■ Aufgabe
Gib das nachstehende Erkenntnis des Verwaltungsgerichtshofs vollständig und wortgetreu wieder.

VwGH vom 08.05.2013, 2011/04/0049

Betreff

Der Verwaltungsgerichtshof hat durch den Vorsitzenden Vizepräsident Dr. Thienel und die Hofräte Dr. Grünstäudl, Dr. Kleiser, Mag. Nedwed und Dr. Mayr als Richter, im Beisein der Schriftführerin Mag.a Zirm, über die Beschwerde der X in Perchtoldsdorf, vertreten durch Dr. Christian Widl, Rechtsanwalt in 1010 Wien, Tegetthoffstraße 7/4. OG, gegen den Bescheid des Unabhängigen Verwaltungssenates Wien vom , Zl. UVS- 04/G/19/9654/2010-11, betreffend Übertretung der GewO 1994 (weitere Partei: Bundesminister für Wirtschaft, Familie und Jugend), zu Recht erkannt:

Spruch

Der angefochtene Bescheid wird wegen Rechtswidrigkeit seines Inhaltes aufgehoben.

Der Bund hat der Beschwerdeführerin Aufwendungen in der Höhe von EUR 1.326,40 binnen zwei Wochen bei sonstiger Exekution zu ersetzen.

■ Vorliegende Angaben
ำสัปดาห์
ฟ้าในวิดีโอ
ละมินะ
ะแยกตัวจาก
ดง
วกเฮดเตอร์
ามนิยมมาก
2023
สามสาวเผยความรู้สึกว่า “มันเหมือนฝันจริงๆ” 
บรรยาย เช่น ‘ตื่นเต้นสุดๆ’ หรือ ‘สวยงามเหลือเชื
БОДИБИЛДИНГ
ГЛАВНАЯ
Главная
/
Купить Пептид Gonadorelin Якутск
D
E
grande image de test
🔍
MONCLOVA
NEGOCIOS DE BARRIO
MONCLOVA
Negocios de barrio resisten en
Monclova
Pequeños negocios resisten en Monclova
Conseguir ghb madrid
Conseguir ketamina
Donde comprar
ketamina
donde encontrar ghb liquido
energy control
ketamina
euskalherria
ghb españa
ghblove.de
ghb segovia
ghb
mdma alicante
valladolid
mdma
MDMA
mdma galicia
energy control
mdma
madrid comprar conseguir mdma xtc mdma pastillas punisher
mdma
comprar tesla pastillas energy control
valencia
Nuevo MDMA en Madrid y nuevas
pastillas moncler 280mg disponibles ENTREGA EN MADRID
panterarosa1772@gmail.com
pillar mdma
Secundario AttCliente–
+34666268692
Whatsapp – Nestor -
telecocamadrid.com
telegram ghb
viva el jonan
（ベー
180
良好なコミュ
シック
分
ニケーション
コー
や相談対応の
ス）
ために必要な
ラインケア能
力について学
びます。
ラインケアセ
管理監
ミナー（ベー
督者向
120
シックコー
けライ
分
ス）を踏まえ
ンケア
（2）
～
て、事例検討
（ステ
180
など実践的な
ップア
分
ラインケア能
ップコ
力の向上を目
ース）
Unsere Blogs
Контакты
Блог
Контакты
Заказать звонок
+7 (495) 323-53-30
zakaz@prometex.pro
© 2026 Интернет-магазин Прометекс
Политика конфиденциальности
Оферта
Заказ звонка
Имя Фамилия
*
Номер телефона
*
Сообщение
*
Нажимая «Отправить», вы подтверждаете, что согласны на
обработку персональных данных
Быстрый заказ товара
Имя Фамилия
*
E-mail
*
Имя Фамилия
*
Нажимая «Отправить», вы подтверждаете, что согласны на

■ Ergebnis
VwGH vom 08.05.2013, 2011/04/0049

Betreff

Der Verwaltungsgerichtshof hat durch den Vorsitzenden Vizepräsident Dr. Thienel und die Hofräte Dr. Grünstäudl, Dr. Kleiser, Mag. Nedwed und Dr. Mayr als Richter, im Beisein der Schriftführerin Mag.a Zirm, über die Beschwerde der X in Perchtoldsdorf, vertreten durch Dr. Christian Widl, Rechtsanwalt in 1010 Wien, Tegetthoffstraße 7/4. OG, gegen den Bescheid des Unabhängigen Verwaltungssenates Wien vom , Zl. UVS- 04/G/19/9654/2010-11, betreffend Übertretung der GewO 1994 (weitere Partei: Bundesminister für Wirtschaft, Familie und Jugend), zu Recht erkannt:

Spruch

Der angefochtene Bescheid wird wegen Rechtswidrigkeit seines Inhaltes aufgehoben.

Der Bund hat der Beschwerdeführerin Aufwendungen in der Höhe von EUR 1.326,40 binnen zwei Wochen bei sonstiger Exekution zu ersetzen.